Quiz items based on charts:
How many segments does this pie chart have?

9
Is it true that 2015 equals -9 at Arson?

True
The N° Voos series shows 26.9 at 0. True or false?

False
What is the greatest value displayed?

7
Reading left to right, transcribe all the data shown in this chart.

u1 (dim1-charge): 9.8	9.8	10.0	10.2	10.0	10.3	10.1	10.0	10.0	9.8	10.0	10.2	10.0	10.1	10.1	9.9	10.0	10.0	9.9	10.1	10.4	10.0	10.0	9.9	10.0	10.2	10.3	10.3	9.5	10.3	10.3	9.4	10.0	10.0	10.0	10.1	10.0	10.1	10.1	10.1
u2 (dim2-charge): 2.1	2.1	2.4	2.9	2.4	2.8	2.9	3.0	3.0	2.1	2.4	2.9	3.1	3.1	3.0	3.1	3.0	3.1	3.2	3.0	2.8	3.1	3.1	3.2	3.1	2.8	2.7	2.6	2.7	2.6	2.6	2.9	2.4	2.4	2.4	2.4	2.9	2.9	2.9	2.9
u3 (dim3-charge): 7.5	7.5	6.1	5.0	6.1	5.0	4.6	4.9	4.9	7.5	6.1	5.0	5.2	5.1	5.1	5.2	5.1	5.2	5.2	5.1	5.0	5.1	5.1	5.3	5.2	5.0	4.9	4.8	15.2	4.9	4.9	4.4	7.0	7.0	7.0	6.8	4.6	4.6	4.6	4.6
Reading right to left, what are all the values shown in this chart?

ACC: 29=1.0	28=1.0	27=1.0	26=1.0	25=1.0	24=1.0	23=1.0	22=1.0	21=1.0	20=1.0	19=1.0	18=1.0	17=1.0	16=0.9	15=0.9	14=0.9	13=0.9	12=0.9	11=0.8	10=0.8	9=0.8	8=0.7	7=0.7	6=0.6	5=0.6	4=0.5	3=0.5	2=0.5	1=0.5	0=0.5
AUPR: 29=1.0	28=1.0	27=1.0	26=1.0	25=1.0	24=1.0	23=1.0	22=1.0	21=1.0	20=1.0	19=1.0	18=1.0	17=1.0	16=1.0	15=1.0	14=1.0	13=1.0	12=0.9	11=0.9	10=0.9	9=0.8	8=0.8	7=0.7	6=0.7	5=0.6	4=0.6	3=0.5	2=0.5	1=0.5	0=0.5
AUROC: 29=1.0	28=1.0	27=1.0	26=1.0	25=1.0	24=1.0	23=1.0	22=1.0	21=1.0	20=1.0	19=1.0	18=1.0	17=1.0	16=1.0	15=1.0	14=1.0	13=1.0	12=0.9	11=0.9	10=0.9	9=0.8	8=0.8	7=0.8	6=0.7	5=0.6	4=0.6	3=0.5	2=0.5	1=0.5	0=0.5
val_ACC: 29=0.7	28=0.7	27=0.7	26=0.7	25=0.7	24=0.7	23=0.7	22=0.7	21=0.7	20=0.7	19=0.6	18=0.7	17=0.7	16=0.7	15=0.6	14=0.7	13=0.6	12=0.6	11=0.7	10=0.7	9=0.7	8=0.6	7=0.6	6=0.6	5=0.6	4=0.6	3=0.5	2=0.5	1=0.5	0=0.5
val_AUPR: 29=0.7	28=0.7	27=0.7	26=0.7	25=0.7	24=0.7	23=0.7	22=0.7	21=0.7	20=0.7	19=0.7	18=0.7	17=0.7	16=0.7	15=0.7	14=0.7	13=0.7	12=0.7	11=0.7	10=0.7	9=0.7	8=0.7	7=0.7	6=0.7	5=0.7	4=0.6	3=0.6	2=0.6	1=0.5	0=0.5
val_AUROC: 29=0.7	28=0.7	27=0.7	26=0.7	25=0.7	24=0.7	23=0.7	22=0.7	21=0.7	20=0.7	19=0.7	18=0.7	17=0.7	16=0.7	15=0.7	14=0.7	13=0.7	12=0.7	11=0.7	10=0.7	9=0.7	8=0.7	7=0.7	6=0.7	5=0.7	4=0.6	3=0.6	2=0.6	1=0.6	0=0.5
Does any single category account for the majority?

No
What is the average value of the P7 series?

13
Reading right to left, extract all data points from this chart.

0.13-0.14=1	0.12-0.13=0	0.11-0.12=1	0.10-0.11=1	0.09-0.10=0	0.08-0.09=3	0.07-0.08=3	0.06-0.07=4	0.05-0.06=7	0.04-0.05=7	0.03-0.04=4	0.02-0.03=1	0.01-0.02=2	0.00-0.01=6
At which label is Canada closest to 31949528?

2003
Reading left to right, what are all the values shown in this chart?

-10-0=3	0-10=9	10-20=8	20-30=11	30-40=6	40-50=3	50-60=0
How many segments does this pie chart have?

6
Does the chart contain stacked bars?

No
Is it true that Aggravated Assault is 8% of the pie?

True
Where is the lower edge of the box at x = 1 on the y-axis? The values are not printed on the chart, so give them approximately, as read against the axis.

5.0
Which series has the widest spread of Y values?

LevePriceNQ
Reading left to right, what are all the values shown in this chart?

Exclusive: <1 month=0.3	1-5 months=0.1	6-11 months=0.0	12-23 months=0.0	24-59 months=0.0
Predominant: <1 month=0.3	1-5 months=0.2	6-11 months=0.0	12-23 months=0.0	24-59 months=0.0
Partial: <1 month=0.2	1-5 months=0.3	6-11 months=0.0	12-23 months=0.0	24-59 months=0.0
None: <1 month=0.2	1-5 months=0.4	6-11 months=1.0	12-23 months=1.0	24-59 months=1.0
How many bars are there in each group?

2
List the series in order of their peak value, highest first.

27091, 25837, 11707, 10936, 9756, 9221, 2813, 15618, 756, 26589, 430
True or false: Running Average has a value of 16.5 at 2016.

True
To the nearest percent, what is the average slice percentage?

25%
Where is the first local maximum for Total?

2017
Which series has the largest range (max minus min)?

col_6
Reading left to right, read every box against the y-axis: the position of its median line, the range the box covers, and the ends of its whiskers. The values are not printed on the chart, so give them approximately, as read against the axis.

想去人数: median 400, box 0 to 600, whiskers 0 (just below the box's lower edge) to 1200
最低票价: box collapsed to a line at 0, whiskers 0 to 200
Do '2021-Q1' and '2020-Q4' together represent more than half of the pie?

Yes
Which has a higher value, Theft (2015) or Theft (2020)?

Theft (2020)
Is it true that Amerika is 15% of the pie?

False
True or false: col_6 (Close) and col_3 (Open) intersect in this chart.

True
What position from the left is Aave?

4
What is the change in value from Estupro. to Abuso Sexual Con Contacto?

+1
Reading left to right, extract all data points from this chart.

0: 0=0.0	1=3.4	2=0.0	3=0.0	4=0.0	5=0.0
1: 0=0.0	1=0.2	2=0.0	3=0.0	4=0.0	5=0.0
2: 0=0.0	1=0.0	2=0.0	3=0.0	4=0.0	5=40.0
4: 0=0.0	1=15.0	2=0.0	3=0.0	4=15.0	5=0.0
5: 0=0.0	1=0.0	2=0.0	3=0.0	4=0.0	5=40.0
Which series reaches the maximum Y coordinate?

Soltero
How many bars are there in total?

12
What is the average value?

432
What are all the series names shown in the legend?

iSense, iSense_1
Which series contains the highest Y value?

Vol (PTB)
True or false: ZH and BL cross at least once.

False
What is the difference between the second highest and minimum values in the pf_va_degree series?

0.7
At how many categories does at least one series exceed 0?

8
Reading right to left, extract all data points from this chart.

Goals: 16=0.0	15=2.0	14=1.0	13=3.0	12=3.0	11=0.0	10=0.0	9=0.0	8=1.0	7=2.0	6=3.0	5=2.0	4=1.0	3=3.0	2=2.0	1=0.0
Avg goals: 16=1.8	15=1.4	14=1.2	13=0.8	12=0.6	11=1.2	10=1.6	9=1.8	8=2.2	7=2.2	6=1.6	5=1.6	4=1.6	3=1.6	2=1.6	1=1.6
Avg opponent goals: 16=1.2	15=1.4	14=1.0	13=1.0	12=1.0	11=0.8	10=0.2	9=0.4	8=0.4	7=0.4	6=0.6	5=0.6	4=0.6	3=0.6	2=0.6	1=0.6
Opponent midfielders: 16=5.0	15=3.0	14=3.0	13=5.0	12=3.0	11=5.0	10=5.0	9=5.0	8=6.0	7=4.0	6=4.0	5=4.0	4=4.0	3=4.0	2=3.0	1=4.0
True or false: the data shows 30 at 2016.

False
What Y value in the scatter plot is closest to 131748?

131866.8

Task requirements: Convert the listing into a numbered list, from its start through the line containing "Reading left to right, transcribe", with both ends included and blank lines left out.

Finished exercise:
1. How many segments does this pie chart have?
2. 9
3. Is it true that 2015 equals -9 at Arson?
4. True
5. The N° Voos series shows 26.9 at 0. True or false?
6. False
7. What is the greatest value displayed?
8. 7
9. Reading left to right, transcribe all the data shown in this chart.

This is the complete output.